Lo que quiso decirnos Francisco es que debemos seguir adelante en el servicio que la Compañía presta a la Iglesia y de la manera en que lo hace. Unidos, libres, obedientes… que es la forma propia de la Compañía de Jesús. La Compañía de Jesús, a diferencia de lo que muchos piensan, es un grupo de amigos en el Señor que forman un todo y trabajan unidos al servicio de la Iglesia; la obediencia era algo importante para san Ignacio, nace de ese mismo ponerse al servicio del Papa para ser enviados allí donde el Papa considera que hace más falta y que la Compañía puede hacer un aporte concreto. Yo personalmente sentí estas palabras como una confirmación del trabajo de la Compañía en diversas partes del mundo que muchas veces es un trabajo de frontera, no solo física sino allí donde se están debatiendo cuestiones importantes para la humanidad en este momento histórico. Pensemos en esta Universidad, en su clara vocación de contribuir al cambio social de El Salvador para que nuestra sociedad se organice respondiendo a los valores del Evangelio. Esta manera de actuar siempre genera conflictos: con las autoridades, con los que se oponen al cambio que es necesario. El martirio de nuestros compañeros jesuitas se debe precisamente al hecho de que estaban en la frontera de la marginación, de la violencia, de la exclusión, cuando en el país todavía se pensaba en el fin de la guerra como la victoria de un contrincante sobre el otro. Mientras que ellos, después de la muerte de monseñor Romero, trabajaron codo a codo con su sucesor, Arturo Rivera y Damas, un hombre muy convencido de que se debían buscar caminos de paz en El Salvador para llegar a los acuerdos que después se lograron.

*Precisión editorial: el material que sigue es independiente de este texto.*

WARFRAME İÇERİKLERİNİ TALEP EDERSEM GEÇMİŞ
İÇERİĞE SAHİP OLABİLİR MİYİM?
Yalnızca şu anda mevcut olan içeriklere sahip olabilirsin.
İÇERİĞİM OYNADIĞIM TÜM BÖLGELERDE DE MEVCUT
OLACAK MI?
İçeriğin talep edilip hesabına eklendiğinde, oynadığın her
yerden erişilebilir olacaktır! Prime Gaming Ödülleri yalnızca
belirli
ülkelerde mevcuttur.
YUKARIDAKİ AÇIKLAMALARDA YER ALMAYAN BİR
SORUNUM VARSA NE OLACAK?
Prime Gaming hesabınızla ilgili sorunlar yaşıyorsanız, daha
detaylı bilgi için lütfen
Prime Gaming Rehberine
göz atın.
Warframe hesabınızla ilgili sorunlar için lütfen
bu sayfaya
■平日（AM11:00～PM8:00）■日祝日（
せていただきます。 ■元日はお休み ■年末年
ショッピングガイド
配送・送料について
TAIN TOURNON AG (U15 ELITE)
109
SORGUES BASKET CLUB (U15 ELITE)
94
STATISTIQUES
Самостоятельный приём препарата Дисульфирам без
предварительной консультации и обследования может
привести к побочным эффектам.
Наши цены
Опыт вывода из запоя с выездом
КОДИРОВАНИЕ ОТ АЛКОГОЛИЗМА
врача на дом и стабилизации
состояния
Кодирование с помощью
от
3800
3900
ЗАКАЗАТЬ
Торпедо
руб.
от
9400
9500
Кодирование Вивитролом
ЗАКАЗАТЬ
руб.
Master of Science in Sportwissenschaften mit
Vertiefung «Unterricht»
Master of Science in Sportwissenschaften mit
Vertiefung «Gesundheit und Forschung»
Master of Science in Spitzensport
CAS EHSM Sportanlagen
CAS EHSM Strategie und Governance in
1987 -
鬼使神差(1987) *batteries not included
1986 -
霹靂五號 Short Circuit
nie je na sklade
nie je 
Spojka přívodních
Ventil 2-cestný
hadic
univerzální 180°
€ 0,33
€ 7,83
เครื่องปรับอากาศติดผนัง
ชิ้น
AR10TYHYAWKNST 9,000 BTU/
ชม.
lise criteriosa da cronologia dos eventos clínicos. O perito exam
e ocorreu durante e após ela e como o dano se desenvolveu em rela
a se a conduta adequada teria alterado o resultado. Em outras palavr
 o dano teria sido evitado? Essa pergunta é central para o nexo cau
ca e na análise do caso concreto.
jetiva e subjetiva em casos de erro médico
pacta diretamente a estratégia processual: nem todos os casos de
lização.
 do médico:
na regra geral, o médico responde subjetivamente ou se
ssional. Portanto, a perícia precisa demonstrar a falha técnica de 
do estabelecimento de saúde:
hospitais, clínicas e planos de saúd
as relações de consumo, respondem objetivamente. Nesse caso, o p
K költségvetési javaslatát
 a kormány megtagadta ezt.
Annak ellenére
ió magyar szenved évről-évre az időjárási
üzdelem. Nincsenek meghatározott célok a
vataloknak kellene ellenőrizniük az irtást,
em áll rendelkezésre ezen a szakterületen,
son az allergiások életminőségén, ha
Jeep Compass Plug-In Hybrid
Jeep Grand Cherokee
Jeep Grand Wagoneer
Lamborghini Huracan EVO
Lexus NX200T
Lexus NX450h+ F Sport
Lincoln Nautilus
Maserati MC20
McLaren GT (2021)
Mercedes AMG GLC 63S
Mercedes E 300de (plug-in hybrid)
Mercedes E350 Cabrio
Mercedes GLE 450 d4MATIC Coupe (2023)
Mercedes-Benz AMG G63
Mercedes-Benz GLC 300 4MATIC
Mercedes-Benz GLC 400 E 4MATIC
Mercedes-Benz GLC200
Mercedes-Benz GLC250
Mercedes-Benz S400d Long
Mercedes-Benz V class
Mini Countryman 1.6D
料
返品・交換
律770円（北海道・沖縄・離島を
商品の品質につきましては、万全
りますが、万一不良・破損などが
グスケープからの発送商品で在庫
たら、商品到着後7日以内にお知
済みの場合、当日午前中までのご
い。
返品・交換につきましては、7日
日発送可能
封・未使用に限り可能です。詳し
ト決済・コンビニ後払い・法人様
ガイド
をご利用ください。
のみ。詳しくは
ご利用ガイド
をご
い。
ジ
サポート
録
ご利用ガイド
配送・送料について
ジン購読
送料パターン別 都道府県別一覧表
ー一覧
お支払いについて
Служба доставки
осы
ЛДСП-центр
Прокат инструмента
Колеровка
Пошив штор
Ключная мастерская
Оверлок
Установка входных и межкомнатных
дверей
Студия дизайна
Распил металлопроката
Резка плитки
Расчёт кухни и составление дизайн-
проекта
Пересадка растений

¿Conoce al padre Sosa, su nuevo General?
Estuve con él en tres oportunidades como profesor del Departamento de pensamiento político venezolano de la Universidad Católica de Táchira, en la frontera de Venezuela con Colombia. Nosotros, de la UCA, también formamos parte de una asociación de universidades jesuíticas de América Latina. La última vez que nos vimos fue precisamente aquí, en El Salvador, donde tuvimos la asamblea general de esta asociación. El padre Sosa es un hombre alegre, con sentido del humor y una gran profundidad. Recientemente volví a verlo en Roma en un encuentro de rectores cuyo tema era la misericordia, convocado por las universidades del Lazio junto con la Pastoral Universitaria de la Santa Sede. Después compartimos la mesa del almuerzo en la Casa Generalicia de Roma.